Tip 7 — MAO-B inhibitors carry serotonin syndrome risk. Selegiline and rasagiline inhibit MAO-B, but at higher doses or with drug interactions, serotonin syndrome can occur. Serotonin syndrome presents with the triad of altered mental status, autonomic instability, and neuromuscular abnormality (clonus, hyperreflexia). The combination of a MAO-B inhibitor with an SSRI, SNRI, meperidine, tramadol, or dextromethorphan should be avoided or used with intensive monitoring. On NCLEX, if a PD patient on selegiline is started on fluoxetine and develops agitation, diaphoresis, and muscle twitching, think serotonin syndrome.
Tip 8 — DBS is indicated for motor fluctuations, not for non-responsive symptoms. Deep brain stimulation is most effective in patients at Hoehn & Yahr stages 3–4 who respond well to levodopa but develop disabling motor fluctuations and dyskinesias. It does NOT significantly improve symptoms that are already levodopa-unresponsive — including freezing of gait at rest, falls, autonomic dysfunction, and dementia. On NCLEX, the ideal DBS candidate is a patient with good “on” periods but disabling “off” periods and/or dyskinesias.
Related nursing content
Parkinson’s disease shares overlapping assessment and management principles with several other high-yield neurological topics. For comprehensive NCLEX preparation, review these related pages:
- Multiple sclerosis nursing — another chronic progressive neurological disease requiring motor assessment, fall prevention, and complex pharmacological management
- Stroke nursing — acute brain injury assessment overlaps with neurological deficit recognition; differentiating stroke from PD “off” state is a clinical reasoning priority
- Seizure nursing — seizure risk increases with dopaminergic medications at high doses; seizure assessment and safety are part of neurological nursing
- Glasgow Coma Scale — used in acute neurological assessment; relevant when PD patients present with altered mental status
- Spinal cord injury nursing — bowel and bladder management, mobility, and fall prevention principles that overlap with advanced PD care
- ICP nursing — elevated intracranial pressure and neurological assessment principles relevant to patients with PD who sustain head trauma from falls
Key takeaways
Parkinson’s disease nursing centers on three high-stakes priorities: protecting dopaminergic medication timing, preventing falls, and managing dysphagia.

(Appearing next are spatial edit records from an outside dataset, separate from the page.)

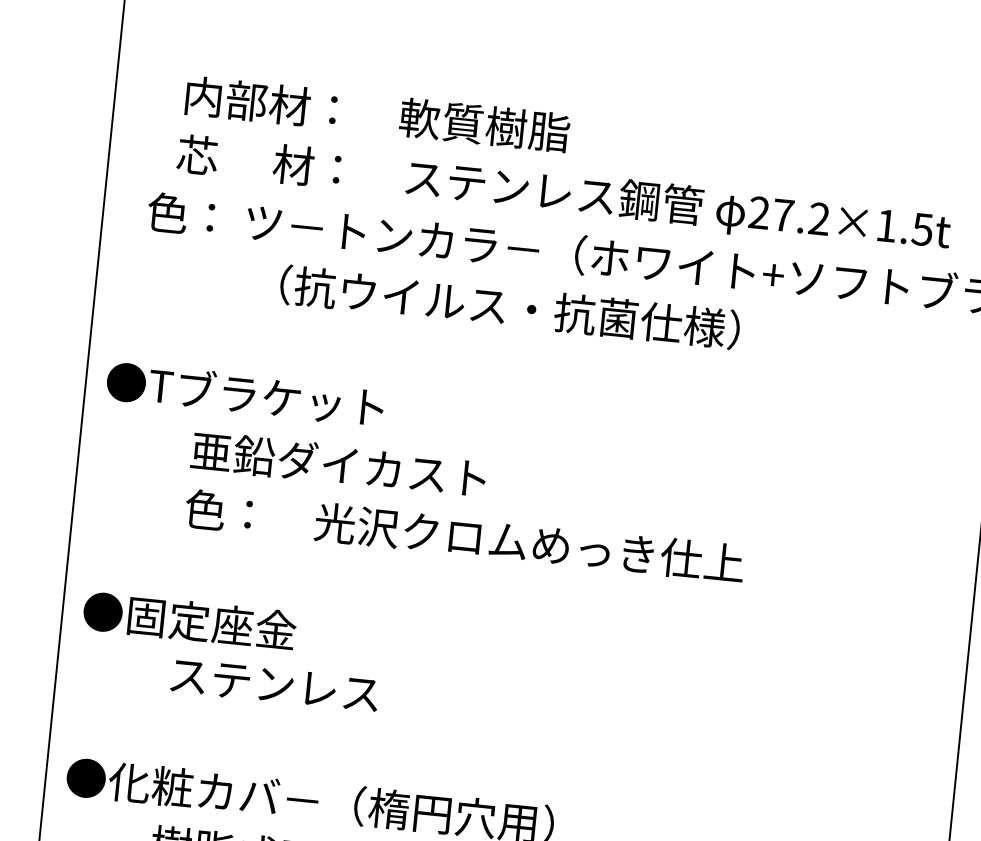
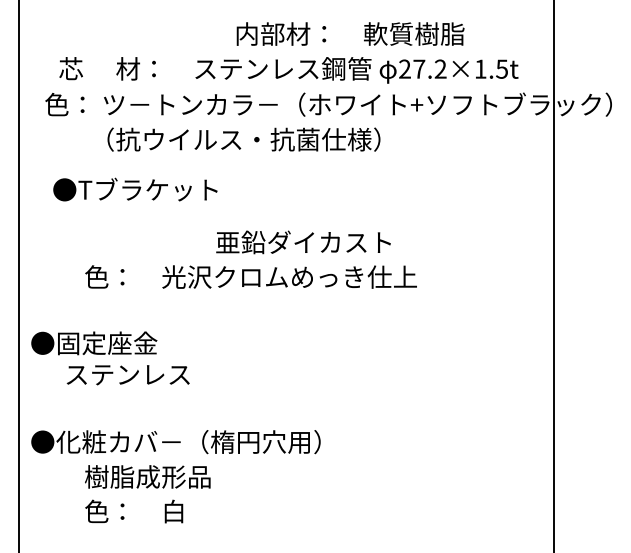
text: (377, 113) -> (350, 33), moved
text: (509, 307) -> (243, 139), moved
text: (245, 394) -> (135, 189), moved
text: (338, 464) -> (303, 242), moved
text: (273, 685) -> (127, 375), moved

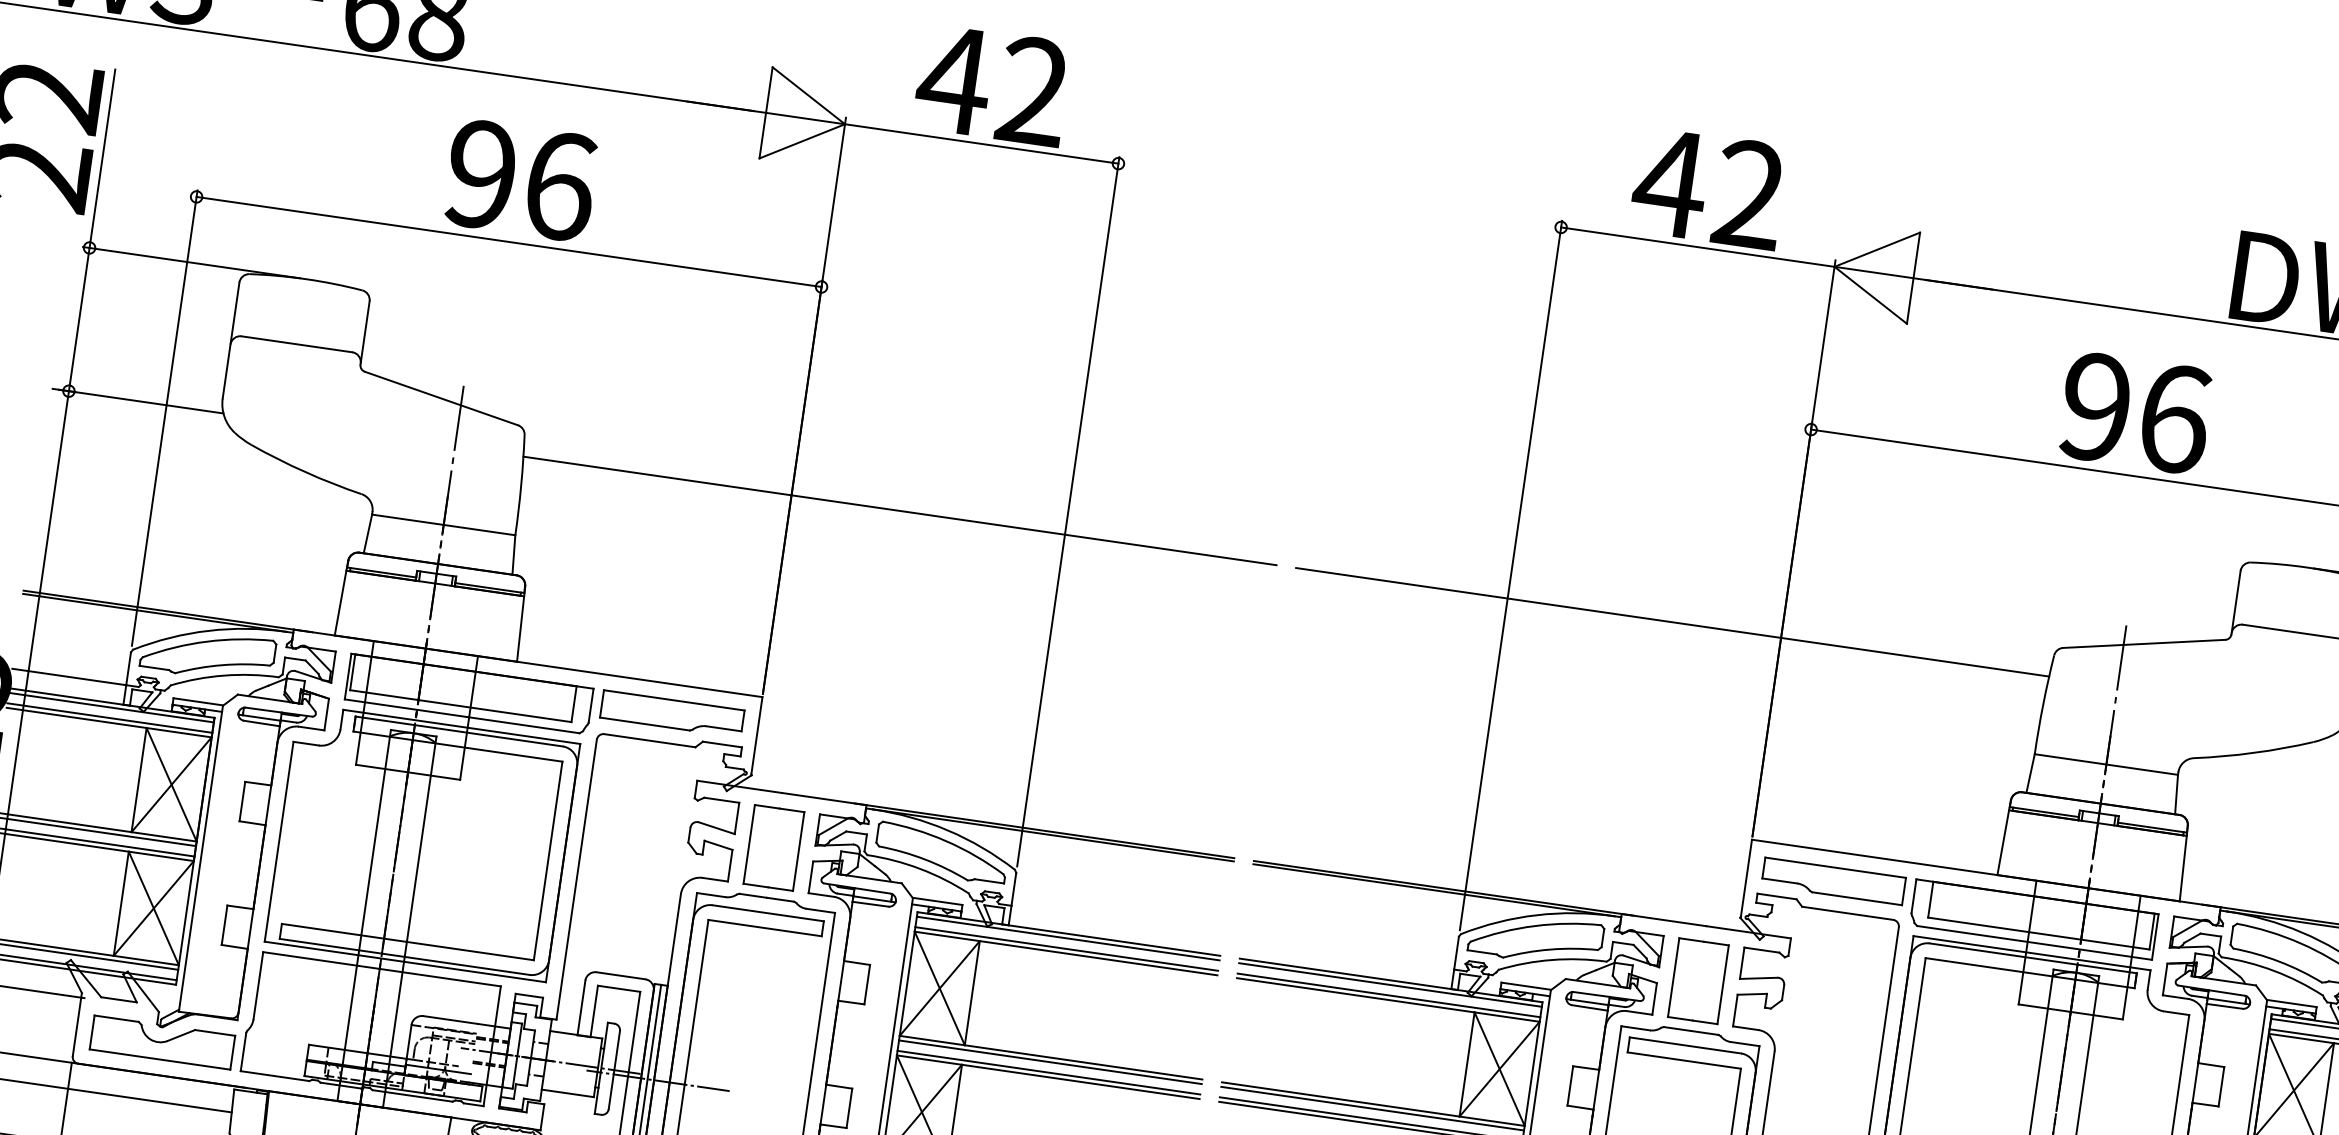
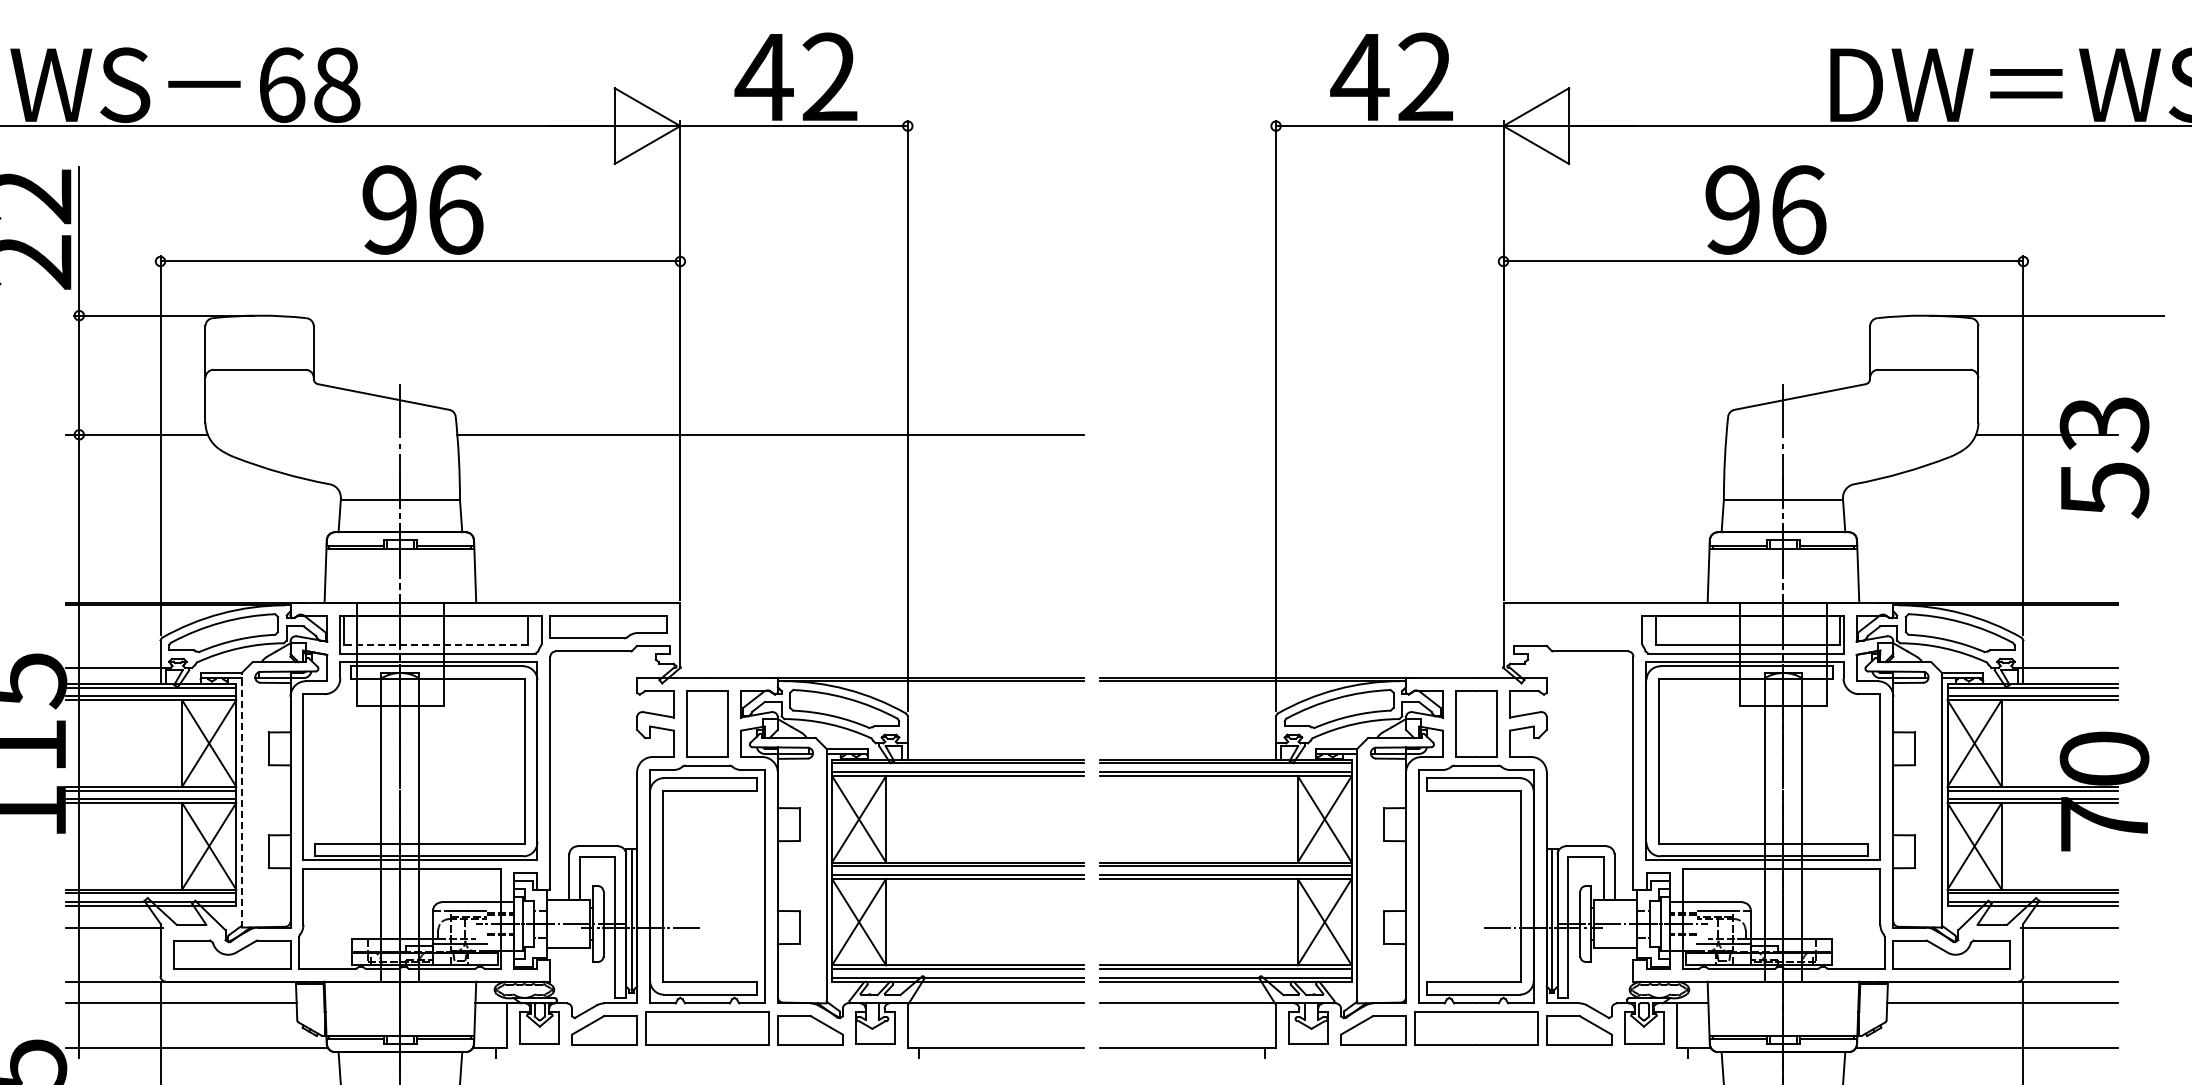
line: (1672, 621) -> (1413, 434), removed
line: (460, 706) -> (435, 645), solid -> dashed
line: (200, 857) -> (241, 799), solid -> dashed
part: (1833, 881) -> (1574, 627), removed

Beyond these immediate safety concerns, effective PD nursing requires an understanding of the TRAP motor signs, the progressive nature of disease across Hoehn & Yahr stages 1–5, the complex pharmacological regimen and its characteristic complications (wearing-off, dyskinesia, impulse control disorders), and the pervasive non-motor burden including depression, autonomic dysfunction, cognitive decline, and sleep disorders. As PD advances, nursing care shifts from supporting independence to managing total dependence — making early education, advance care planning, and caregiver support equally essential components of the nursing role.